### What you should do
Please write out every entry below, word for word.

[Source records]
* * * *

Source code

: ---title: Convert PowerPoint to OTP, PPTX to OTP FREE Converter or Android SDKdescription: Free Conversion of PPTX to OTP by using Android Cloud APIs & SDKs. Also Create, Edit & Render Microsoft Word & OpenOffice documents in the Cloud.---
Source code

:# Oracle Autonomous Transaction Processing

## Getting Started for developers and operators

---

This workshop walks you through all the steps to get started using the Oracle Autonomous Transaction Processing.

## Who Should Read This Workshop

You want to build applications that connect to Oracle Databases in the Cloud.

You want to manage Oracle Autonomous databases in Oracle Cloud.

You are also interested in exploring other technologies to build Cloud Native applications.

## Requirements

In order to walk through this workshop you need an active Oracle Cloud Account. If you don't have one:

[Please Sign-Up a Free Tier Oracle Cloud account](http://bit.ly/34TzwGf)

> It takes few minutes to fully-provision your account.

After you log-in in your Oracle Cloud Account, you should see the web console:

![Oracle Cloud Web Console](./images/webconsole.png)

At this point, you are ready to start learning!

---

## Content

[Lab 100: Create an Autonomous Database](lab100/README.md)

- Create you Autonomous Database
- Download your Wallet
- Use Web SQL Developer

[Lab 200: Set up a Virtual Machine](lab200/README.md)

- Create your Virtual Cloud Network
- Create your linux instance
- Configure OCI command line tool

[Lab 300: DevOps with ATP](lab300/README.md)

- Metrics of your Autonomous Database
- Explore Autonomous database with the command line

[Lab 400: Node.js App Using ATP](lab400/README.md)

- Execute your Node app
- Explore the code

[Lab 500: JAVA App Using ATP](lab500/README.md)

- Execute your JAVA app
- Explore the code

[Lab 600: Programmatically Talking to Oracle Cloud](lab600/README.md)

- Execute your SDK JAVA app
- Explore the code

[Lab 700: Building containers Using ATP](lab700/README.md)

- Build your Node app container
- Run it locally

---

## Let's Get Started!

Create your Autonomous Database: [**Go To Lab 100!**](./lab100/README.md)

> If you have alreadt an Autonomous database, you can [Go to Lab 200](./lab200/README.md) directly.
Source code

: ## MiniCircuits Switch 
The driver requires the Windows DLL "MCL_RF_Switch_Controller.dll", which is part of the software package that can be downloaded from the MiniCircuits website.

* * * *

### Task answer
Source code

: ---title: Convert PowerPoint to OTP, PPTX to OTP FREE Converter or Android SDKdescription: Free Conversion of PPTX to OTP by using Android Cloud APIs & SDKs. Also Create, Edit & Render Microsoft Word & OpenOffice documents in the Cloud.---
Source code

:# Oracle Autonomous Transaction Processing

## Getting Started for developers and operators

---

This workshop walks you through all the steps to get started using the Oracle Autonomous Transaction Processing.

## Who Should Read This Workshop

You want to build applications that connect to Oracle Databases in the Cloud.

You want to manage Oracle Autonomous databases in Oracle Cloud.

You are also interested in exploring other technologies to build Cloud Native applications.

## Requirements

In order to walk through this workshop you need an active Oracle Cloud Account. If you don't have one:

[Please Sign-Up a Free Tier Oracle Cloud account](http://bit.ly/34TzwGf)

> It takes few minutes to fully-provision your account.

After you log-in in your Oracle Cloud Account, you should see the web console:

![Oracle Cloud Web Console](./images/webconsole.png)

At this point, you are ready to start learning!

---

## Content

[Lab 100: Create an Autonomous Database](lab100/README.md)

- Create you Autonomous Database
- Download your Wallet
- Use Web SQL Developer

[Lab 200: Set up a Virtual Machine](lab200/README.md)

- Create your Virtual Cloud Network
- Create your linux instance
- Configure OCI command line tool

[Lab 300: DevOps with ATP](lab300/README.md)

- Metrics of your Autonomous Database
- Explore Autonomous database with the command line

[Lab 400: Node.js App Using ATP](lab400/README.md)

- Execute your Node app
- Explore the code

[Lab 500: JAVA App Using ATP](lab500/README.md)

- Execute your JAVA app
- Explore the code

[Lab 600: Programmatically Talking to Oracle Cloud](lab600/README.md)

- Execute your SDK JAVA app
- Explore the code

[Lab 700: Building containers Using ATP](lab700/README.md)

- Build your Node app container
- Run it locally

---

## Let's Get Started!

Create your Autonomous Database: [**Go To Lab 100!**](./lab100/README.md)

> If you have alreadt an Autonomous database, you can [Go to Lab 200](./lab200/README.md) directly.
Source code

: ## MiniCircuits Switch 
The driver requires the Windows DLL "MCL_RF_Switch_Controller.dll", which is part of the software package that can be downloaded from the MiniCircuits website.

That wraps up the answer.